Les préoccupations de sécurité s’intensifient à mesure que les systèmes d’IA gagnent en capacité d’action

Alors que l’intelligence artificielle ne se limite plus à générer du texte et commence à exécuter des tâches, les professionnels de la sécurité avertissent que le plus grand risque pourrait ne pas ven...

Alors que l’intelligence artificielle ne se limite plus à générer du texte et commence à exécuter des tâches, les professionnels de la sécurité avertissent que le plus grand risque pourrait ne pas venir uniquement de résultats erronés. Il pourrait apparaître lorsqu’un système est autorisé à interpréter une instruction et à l’exécuter sans contrôle indépendant entre ces deux étapes.
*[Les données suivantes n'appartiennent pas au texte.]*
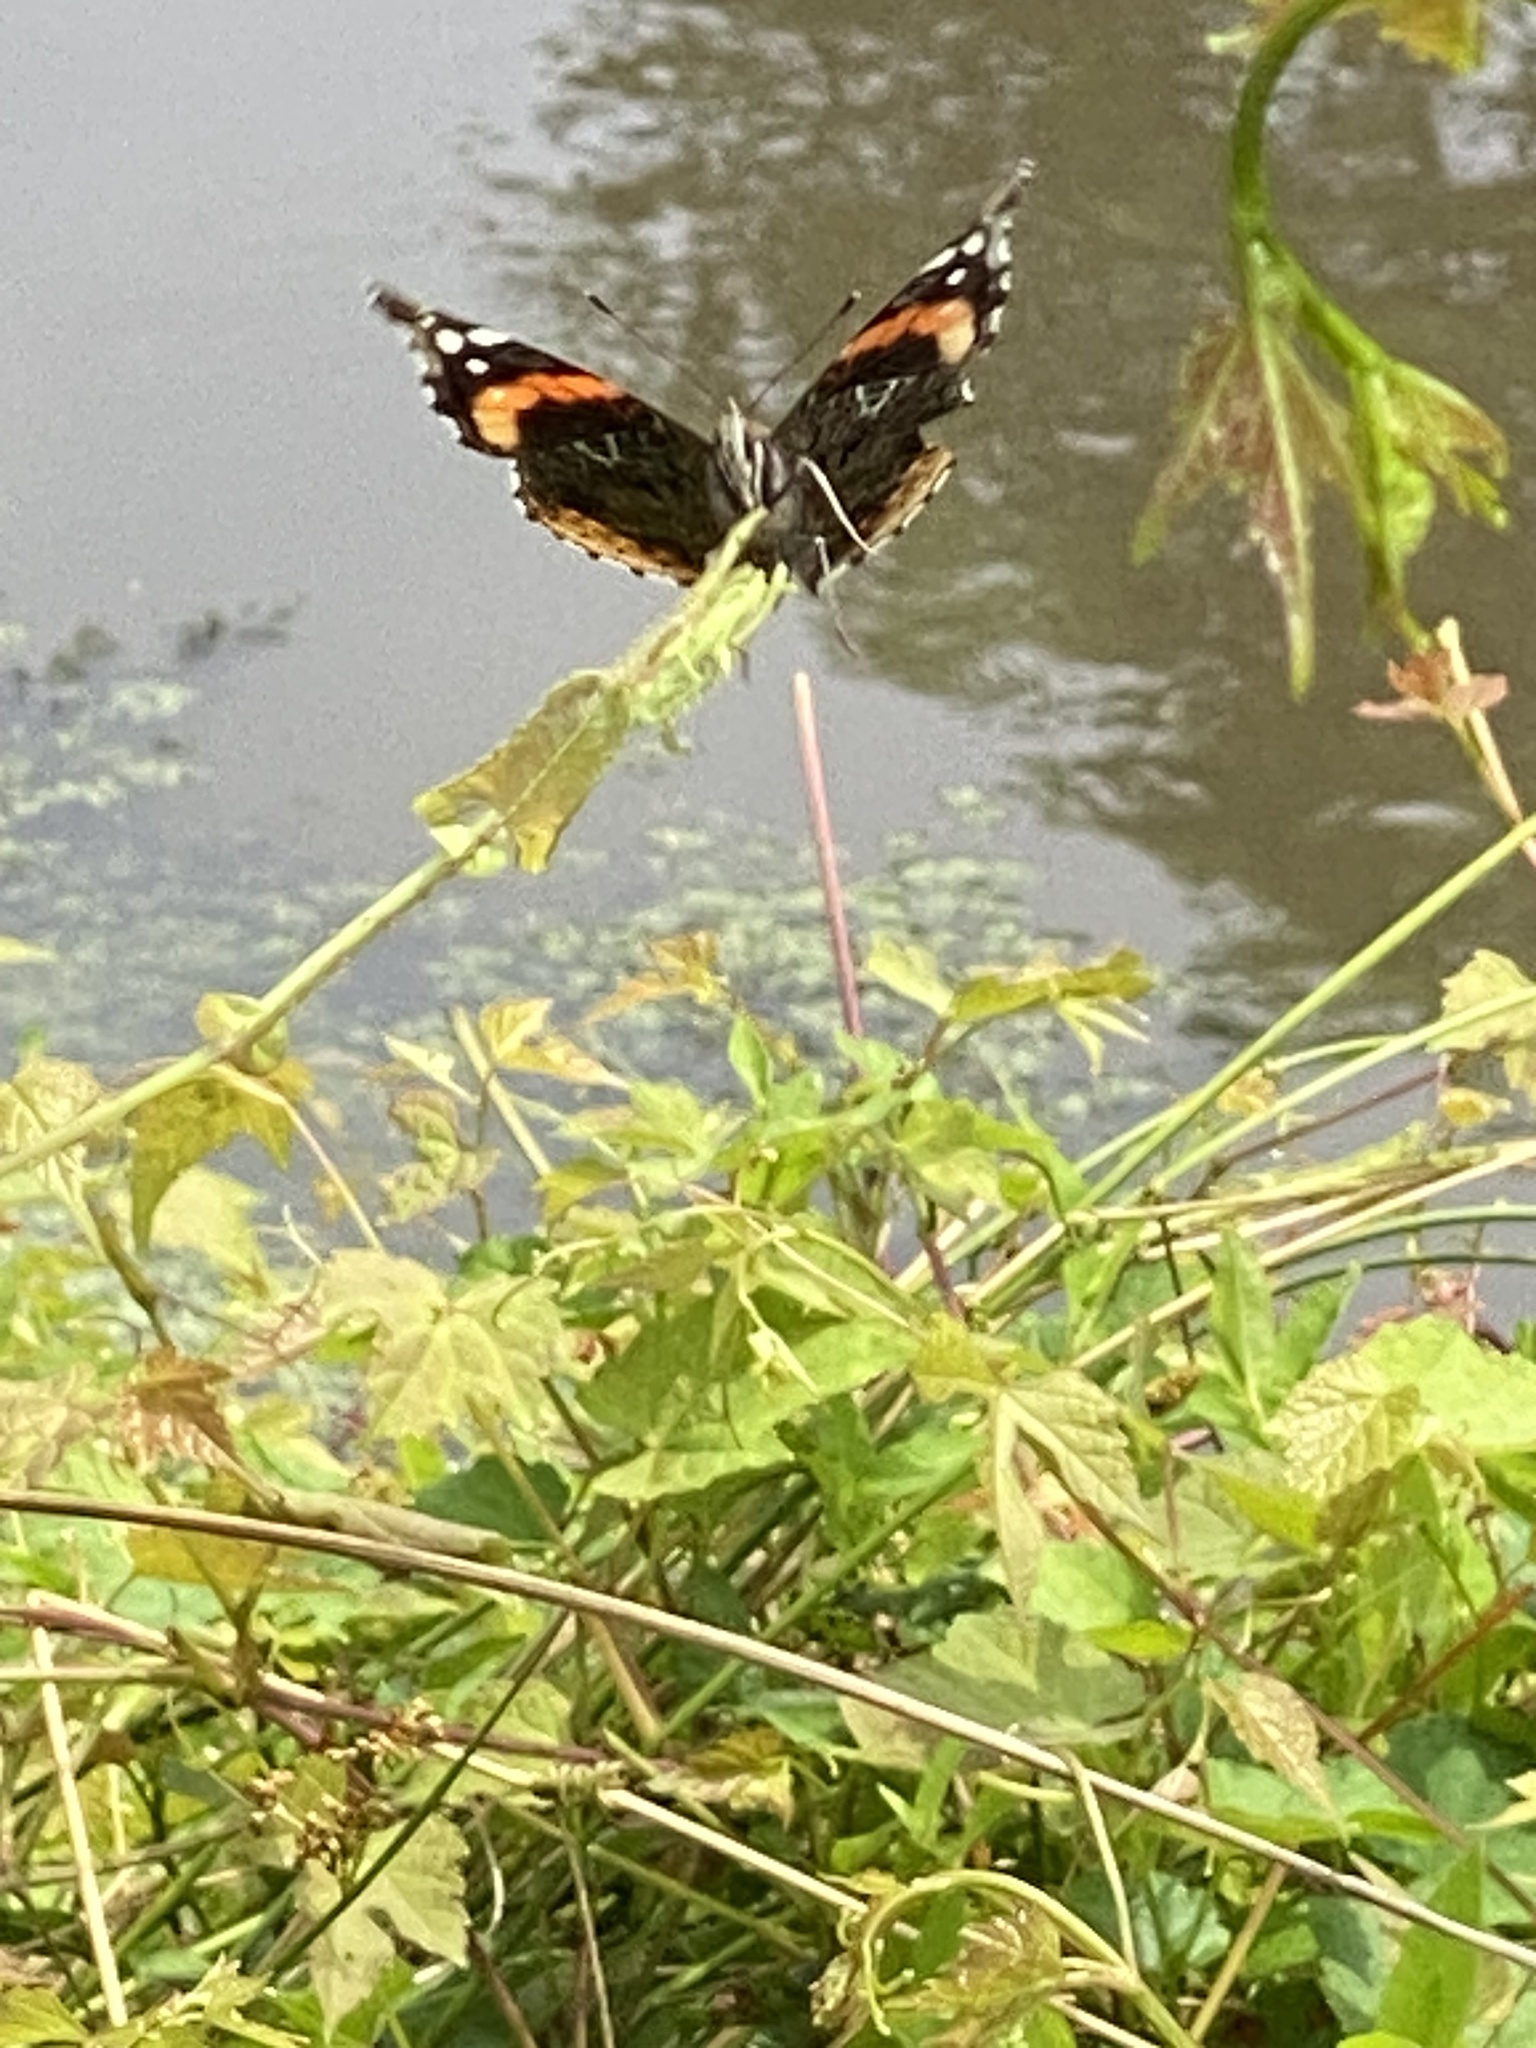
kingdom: Animalia
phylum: Arthropoda
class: Insecta
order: Lepidoptera
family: Nymphalidae
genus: Vanessa
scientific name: Vanessa atalanta
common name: Red admiral
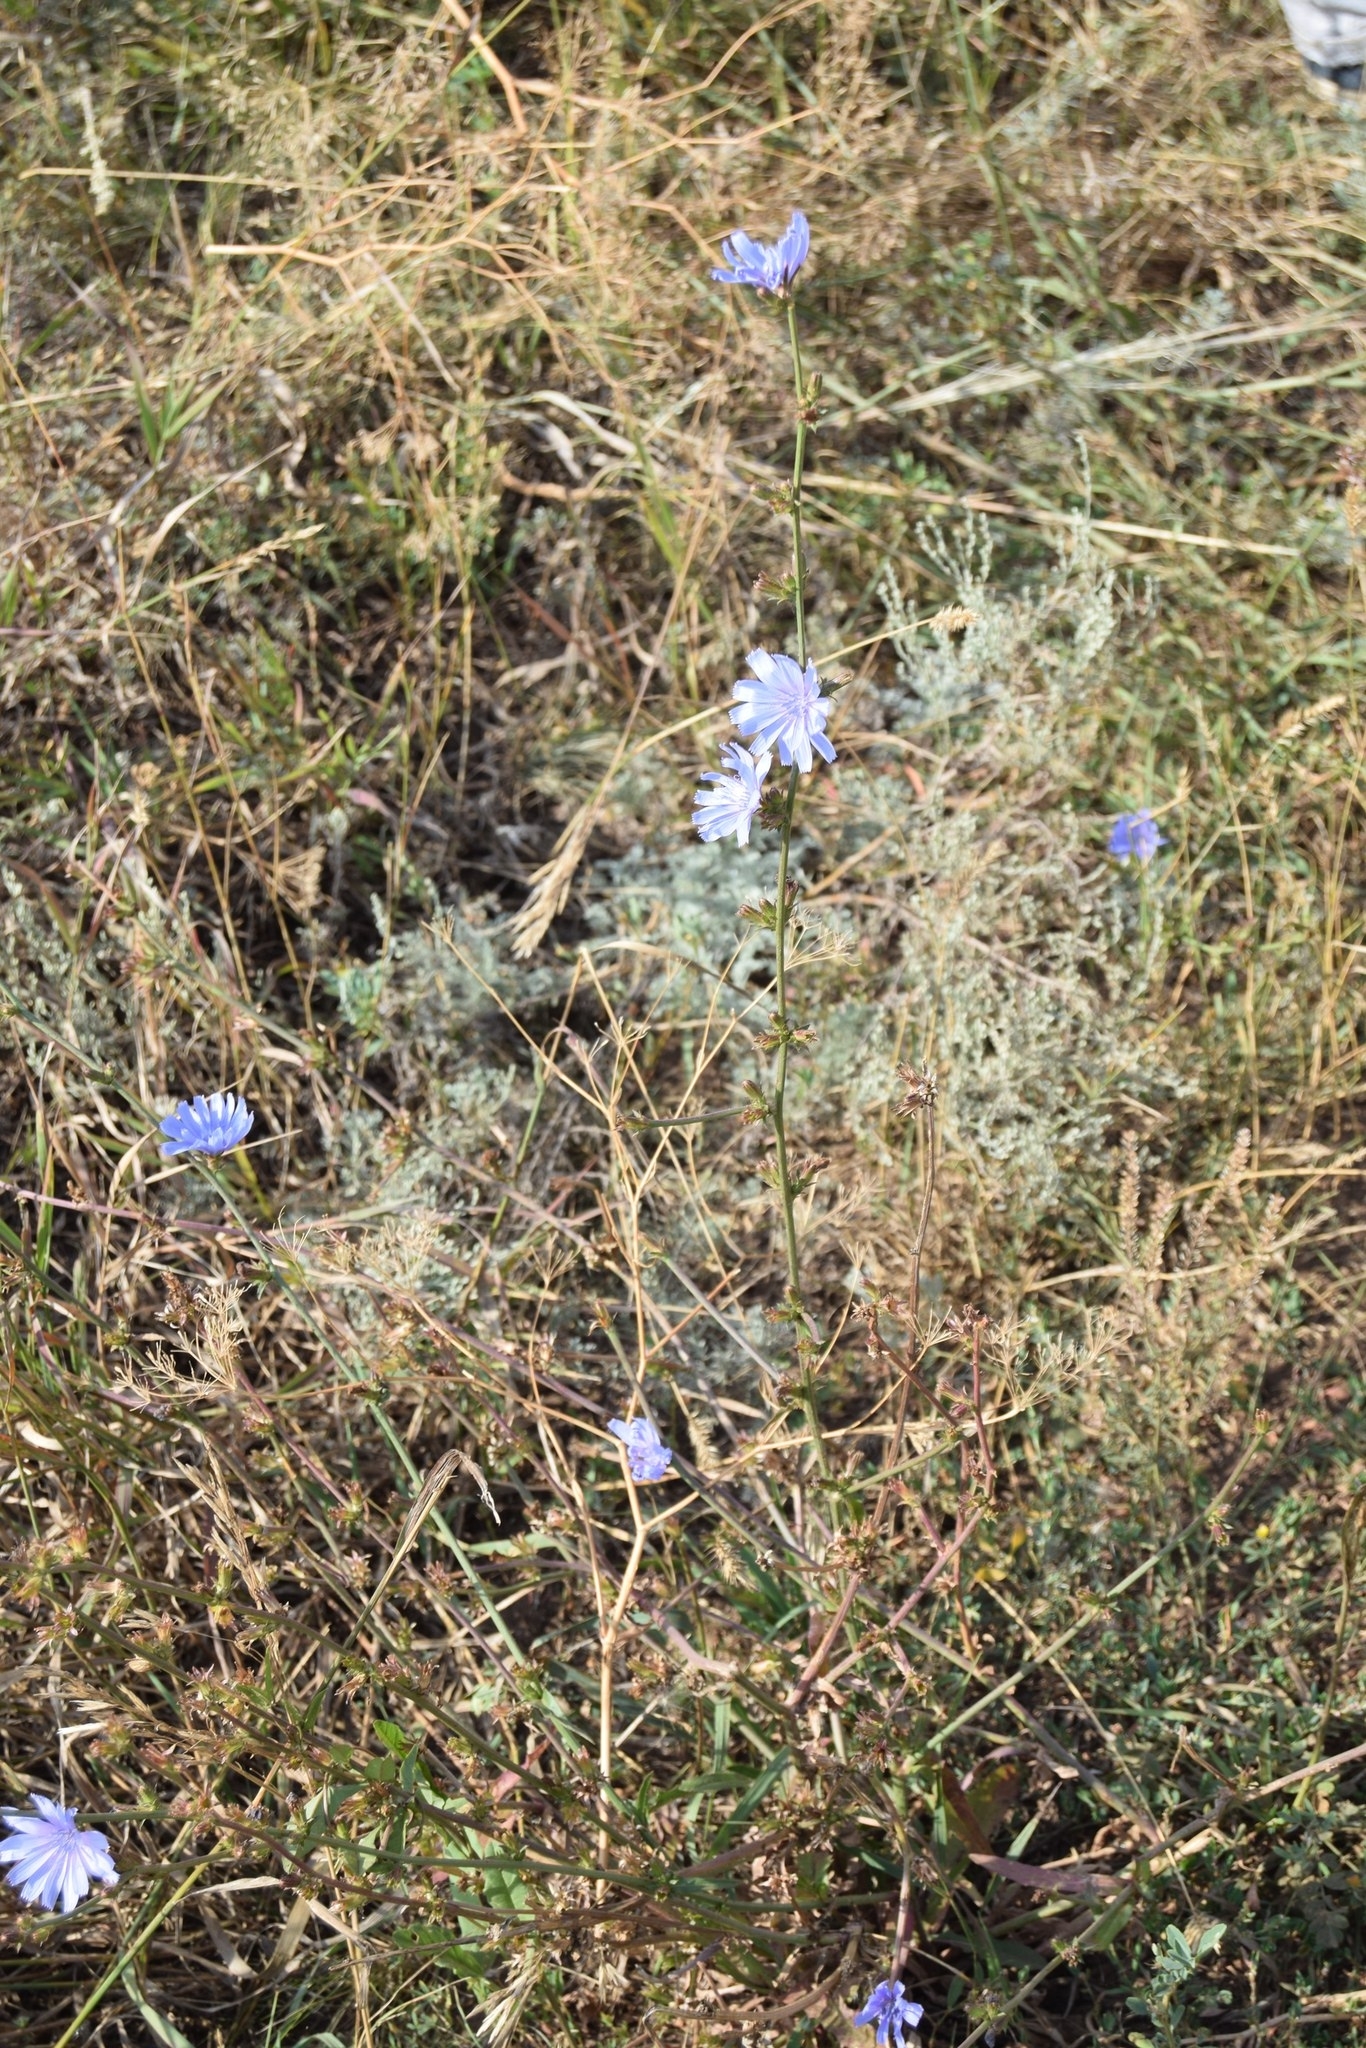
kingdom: Plantae
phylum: Tracheophyta
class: Magnoliopsida
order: Asterales
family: Asteraceae
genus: Cichorium
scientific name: Cichorium intybus
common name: Chicory
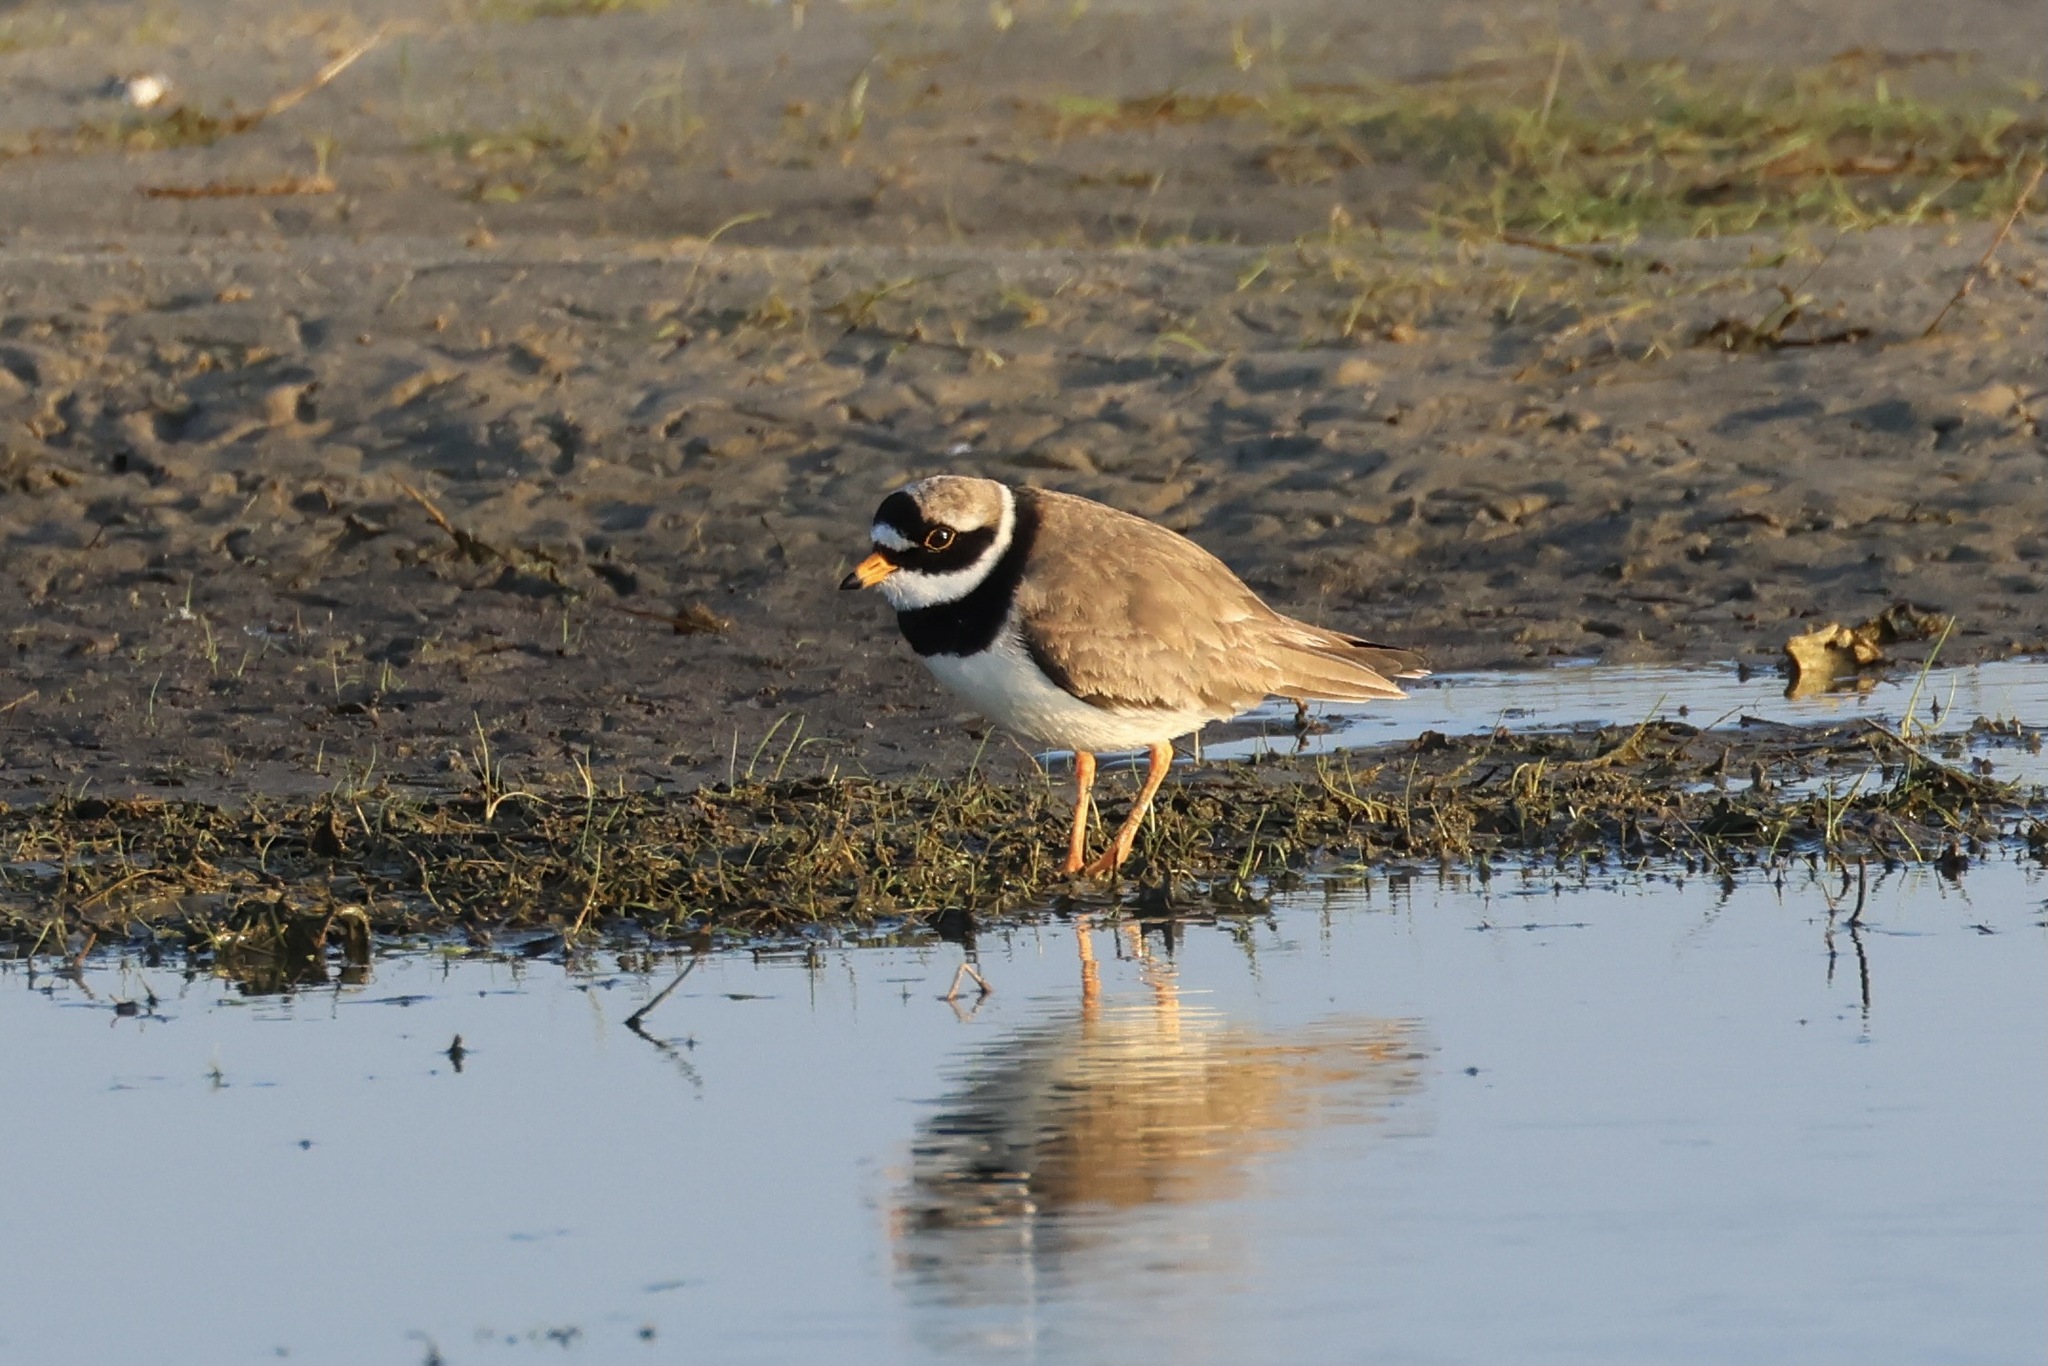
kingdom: Animalia
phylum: Chordata
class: Aves
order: Charadriiformes
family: Charadriidae
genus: Charadrius
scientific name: Charadrius hiaticula
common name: Common ringed plover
Les logiciels traditionnels séparent généralement la prise de décision de l’autorisation. Une application peut recommander une action, tandis qu’un utilisateur, un moteur de politiques ou un processus de sécurité dédié détermine si cette action est autorisée. Les systèmes d’IA capables de lire des messages, d’accéder à des fichiers, d’appeler des outils externes et de modifier des données peuvent brouiller cette distinction. Un modèle peut mal comprendre une instruction, suivre un contenu malveillant intégré à un document ou être manipulé par une attaque par injection de prompt.

Accorder de larges autorisations à ces systèmes peut transformer une erreur d’interprétation en incident opérationnel. Les conséquences possibles incluent l’accès non autorisé à des données, la modification de données métier, la divulgation d’informations sensibles ou l’exécution d’actions contre des services connectés. Le danger est amplifié lorsque les utilisateurs supposent qu’une interface conversationnelle est fiable simplement parce que ses réponses semblent assurées.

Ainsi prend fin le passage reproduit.